Gospel According To Tigre
WE'RE IN THE cutting room. Actually, we’re upstairs in the Wynnefield house where Tigre Hill grew up. This was his grandfather’s bedroom when Hill was a kid. Since 1998, he’s lived in the house mostly alone. It looks just like a house that used to belong to a hardworking mom — china cabinet in the living room, long blue drapes, encyclopedias on the shelves — that has suffered frat-house entropy in the care of a distracted 42-year-old single guy. (“Please do not look at the kitchen,” Hill begs.)
The only area that doesn’t resemble a detonated Blockbuster video store is this uncluttered former bedroom, where at the moment Hill and his associate producer, Matt Cohn, are editing The Barrel of a Gun, Hill’s documentary about the Mumia Abu-Jamal case.
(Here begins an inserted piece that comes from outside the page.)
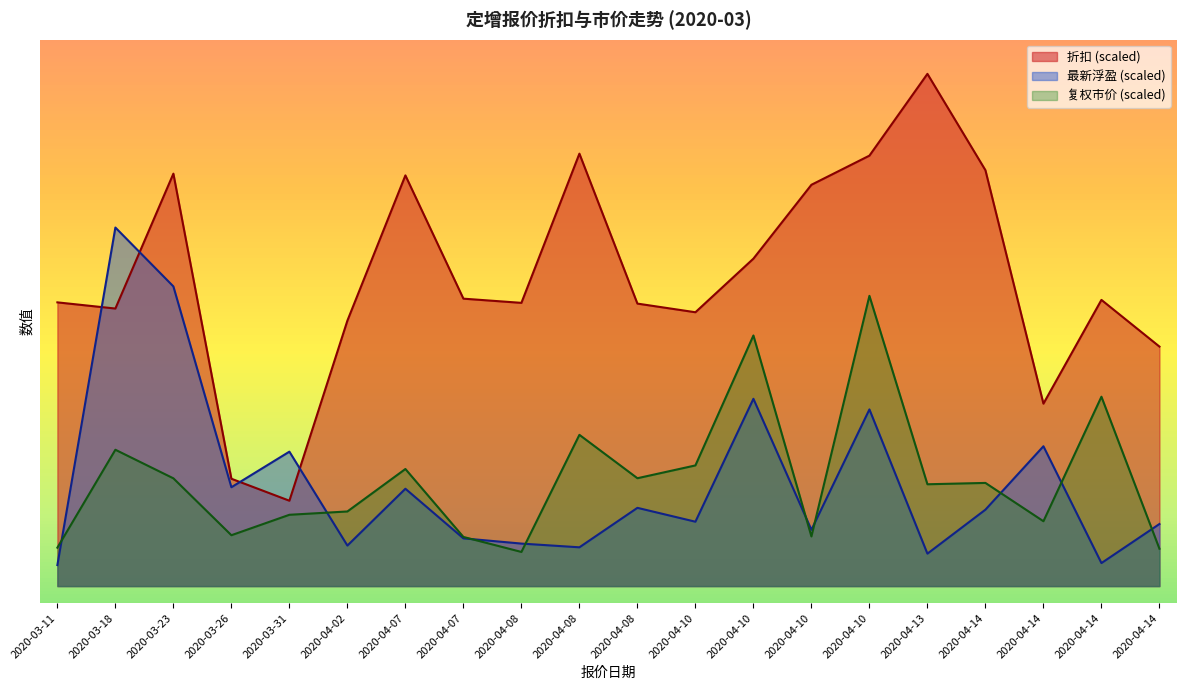

Reading left to right, what are all the values shown in this chart?

折扣: 2020-03-11=1.7	2020-03-18=1.6	2020-03-23=2.4	2020-03-26=0.6	2020-03-31=0.5	2020-04-02=1.6	2020-04-07=2.4	2020-04-07=1.7	2020-04-08=1.7	2020-04-08=2.5	2020-04-08=1.7	2020-04-10=1.6	2020-04-10=1.9	2020-04-10=2.4	2020-04-10=2.5	2020-04-13=3.0	2020-04-14=2.4	2020-04-14=1.1	2020-04-14=1.7	2020-04-14=1.4
复权市价(归一): 2020-03-11=0.2	2020-03-18=0.8	2020-03-23=0.6	2020-03-26=0.3	2020-03-31=0.4	2020-04-02=0.4	2020-04-07=0.7	2020-04-07=0.3	2020-04-08=0.2	2020-04-08=0.9	2020-04-08=0.6	2020-04-10=0.7	2020-04-10=1.5	2020-04-10=0.3	2020-04-10=1.7	2020-04-13=0.6	2020-04-14=0.6	2020-04-14=0.4	2020-04-14=1.1	2020-04-14=0.2
最新浮盈: 2020-03-11=0.1	2020-03-18=2.1	2020-03-23=1.8	2020-03-26=0.6	2020-03-31=0.8	2020-04-02=0.2	2020-04-07=0.6	2020-04-07=0.3	2020-04-08=0.2	2020-04-08=0.2	2020-04-08=0.5	2020-04-10=0.4	2020-04-10=1.1	2020-04-10=0.3	2020-04-10=1.0	2020-04-13=0.2	2020-04-14=0.4	2020-04-14=0.8	2020-04-14=0.1	2020-04-14=0.4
The film’s take on the matter is that Mumia is guilty as charged — and convicted — in the 1981 killing of Philadelphia police officer Daniel Faulkner. Hill released an incendiary three-minute trailer for Barrel in September, and the global outrage arrived on cue. Abu-Jamal supporters began labeling it an “anti-Mumia lynch-mob movie” and Hill an Uncle Tom. Protest-tourists from around the world started printing up signs to wave at the film’s premiere, which may be in Philadelphia, maybe this month or next, at least according to the last time Hill pushed back the timetable.